** Task **
In the entries below, find the lines that contain the word "Left" and copy them.

** Entries shown **
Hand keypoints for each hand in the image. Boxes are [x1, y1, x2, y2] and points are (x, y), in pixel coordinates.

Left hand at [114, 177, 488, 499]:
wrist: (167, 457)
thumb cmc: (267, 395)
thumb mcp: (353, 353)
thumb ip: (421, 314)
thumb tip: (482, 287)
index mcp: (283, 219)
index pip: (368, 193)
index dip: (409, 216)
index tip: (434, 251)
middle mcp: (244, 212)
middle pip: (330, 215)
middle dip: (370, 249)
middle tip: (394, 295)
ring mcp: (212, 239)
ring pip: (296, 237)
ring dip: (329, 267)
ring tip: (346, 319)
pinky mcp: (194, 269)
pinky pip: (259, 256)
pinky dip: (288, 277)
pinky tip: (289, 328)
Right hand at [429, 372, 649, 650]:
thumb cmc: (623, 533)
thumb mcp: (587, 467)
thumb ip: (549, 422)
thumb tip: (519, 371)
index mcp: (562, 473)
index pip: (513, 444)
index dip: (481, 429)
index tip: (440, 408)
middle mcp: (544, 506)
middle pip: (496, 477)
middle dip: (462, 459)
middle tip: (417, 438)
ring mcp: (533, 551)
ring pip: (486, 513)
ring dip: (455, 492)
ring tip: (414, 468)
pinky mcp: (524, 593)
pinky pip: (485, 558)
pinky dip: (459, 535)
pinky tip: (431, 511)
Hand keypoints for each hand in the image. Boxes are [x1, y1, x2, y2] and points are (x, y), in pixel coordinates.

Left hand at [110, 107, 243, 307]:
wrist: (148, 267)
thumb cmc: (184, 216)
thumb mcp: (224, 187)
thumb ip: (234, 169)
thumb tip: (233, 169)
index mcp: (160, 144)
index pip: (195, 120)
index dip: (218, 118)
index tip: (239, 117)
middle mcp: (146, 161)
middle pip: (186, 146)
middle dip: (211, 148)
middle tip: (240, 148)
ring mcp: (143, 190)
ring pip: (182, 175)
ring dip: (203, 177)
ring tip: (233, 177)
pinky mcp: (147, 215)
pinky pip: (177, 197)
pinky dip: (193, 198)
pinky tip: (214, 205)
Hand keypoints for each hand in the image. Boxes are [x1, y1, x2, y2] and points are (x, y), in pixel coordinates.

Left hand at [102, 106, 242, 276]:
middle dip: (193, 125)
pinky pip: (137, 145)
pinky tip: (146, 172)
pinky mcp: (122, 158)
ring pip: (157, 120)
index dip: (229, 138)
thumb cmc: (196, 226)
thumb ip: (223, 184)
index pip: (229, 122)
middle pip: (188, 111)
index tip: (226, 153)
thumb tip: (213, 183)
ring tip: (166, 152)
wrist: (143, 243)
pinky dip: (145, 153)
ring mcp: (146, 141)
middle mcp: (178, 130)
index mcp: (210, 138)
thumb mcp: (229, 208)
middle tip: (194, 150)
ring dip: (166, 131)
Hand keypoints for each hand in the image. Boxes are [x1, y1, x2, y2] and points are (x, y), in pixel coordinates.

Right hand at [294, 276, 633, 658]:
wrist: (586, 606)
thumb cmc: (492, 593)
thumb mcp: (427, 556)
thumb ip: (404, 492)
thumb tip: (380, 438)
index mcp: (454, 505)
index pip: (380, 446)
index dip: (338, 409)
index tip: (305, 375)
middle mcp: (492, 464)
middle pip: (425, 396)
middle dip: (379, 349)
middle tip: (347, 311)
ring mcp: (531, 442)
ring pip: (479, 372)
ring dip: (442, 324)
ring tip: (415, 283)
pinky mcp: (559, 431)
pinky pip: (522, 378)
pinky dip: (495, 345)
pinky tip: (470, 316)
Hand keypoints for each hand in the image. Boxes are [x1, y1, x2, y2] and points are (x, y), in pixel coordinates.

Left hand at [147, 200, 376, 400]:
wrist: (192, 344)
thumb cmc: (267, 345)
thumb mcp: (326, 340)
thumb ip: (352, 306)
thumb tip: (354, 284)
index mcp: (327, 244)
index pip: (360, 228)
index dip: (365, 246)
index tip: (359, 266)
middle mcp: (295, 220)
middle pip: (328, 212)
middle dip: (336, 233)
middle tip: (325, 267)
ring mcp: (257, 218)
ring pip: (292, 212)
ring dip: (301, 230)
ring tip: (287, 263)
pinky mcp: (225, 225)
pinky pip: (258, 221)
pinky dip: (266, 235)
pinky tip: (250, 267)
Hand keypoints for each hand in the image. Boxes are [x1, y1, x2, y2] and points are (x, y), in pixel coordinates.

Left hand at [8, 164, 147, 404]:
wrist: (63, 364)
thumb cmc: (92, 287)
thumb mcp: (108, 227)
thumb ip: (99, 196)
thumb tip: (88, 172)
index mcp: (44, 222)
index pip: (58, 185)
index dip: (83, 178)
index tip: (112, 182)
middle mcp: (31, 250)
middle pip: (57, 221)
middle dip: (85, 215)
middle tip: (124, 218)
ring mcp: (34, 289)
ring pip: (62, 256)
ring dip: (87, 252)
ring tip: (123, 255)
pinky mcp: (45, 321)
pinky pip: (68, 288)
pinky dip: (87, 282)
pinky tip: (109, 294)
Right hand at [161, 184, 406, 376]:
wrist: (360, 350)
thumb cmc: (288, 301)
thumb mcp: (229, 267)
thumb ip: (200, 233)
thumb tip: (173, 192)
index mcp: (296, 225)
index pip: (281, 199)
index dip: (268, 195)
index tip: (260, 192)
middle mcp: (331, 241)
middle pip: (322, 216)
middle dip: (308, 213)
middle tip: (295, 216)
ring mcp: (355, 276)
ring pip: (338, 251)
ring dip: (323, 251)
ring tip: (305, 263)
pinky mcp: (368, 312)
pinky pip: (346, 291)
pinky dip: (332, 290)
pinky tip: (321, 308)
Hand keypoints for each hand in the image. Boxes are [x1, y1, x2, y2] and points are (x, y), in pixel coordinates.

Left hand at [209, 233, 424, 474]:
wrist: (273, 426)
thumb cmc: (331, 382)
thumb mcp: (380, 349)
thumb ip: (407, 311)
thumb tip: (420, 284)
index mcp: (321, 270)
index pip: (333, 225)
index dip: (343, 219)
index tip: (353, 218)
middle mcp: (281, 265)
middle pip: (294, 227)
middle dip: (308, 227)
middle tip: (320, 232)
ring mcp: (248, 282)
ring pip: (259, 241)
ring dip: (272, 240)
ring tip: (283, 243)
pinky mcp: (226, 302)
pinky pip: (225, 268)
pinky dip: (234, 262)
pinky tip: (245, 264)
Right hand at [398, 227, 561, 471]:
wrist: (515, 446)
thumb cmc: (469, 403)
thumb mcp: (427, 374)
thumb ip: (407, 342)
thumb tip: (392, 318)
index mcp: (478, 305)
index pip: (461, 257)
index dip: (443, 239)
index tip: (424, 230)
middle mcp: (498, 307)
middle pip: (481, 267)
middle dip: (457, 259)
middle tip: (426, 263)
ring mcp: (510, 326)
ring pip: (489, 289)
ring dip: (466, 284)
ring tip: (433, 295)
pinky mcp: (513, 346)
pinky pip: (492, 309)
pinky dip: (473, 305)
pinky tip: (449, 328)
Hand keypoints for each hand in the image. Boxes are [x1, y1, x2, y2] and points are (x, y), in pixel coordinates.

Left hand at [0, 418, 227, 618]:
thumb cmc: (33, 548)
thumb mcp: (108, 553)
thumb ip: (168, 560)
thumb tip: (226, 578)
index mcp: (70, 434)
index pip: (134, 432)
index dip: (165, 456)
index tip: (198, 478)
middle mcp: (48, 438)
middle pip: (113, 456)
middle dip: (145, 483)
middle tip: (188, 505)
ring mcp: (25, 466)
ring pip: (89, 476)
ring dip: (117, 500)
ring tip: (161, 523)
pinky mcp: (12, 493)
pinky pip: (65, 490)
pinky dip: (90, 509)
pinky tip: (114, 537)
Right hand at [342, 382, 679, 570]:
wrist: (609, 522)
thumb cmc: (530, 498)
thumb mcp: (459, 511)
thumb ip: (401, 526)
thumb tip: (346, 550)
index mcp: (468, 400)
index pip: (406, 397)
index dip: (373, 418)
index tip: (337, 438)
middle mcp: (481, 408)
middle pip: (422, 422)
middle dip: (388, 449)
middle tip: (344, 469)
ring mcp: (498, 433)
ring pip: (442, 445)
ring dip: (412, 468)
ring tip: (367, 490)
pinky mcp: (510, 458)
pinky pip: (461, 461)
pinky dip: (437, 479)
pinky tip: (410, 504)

** Solved exercise **
Left hand at [114, 177, 488, 499]:
Left hand at [110, 107, 243, 307]:
Left hand at [102, 106, 242, 276]:
Left hand at [147, 200, 376, 400]:
Left hand at [8, 164, 147, 404]:
Left hand at [209, 233, 424, 474]:
Left hand at [0, 418, 227, 618]:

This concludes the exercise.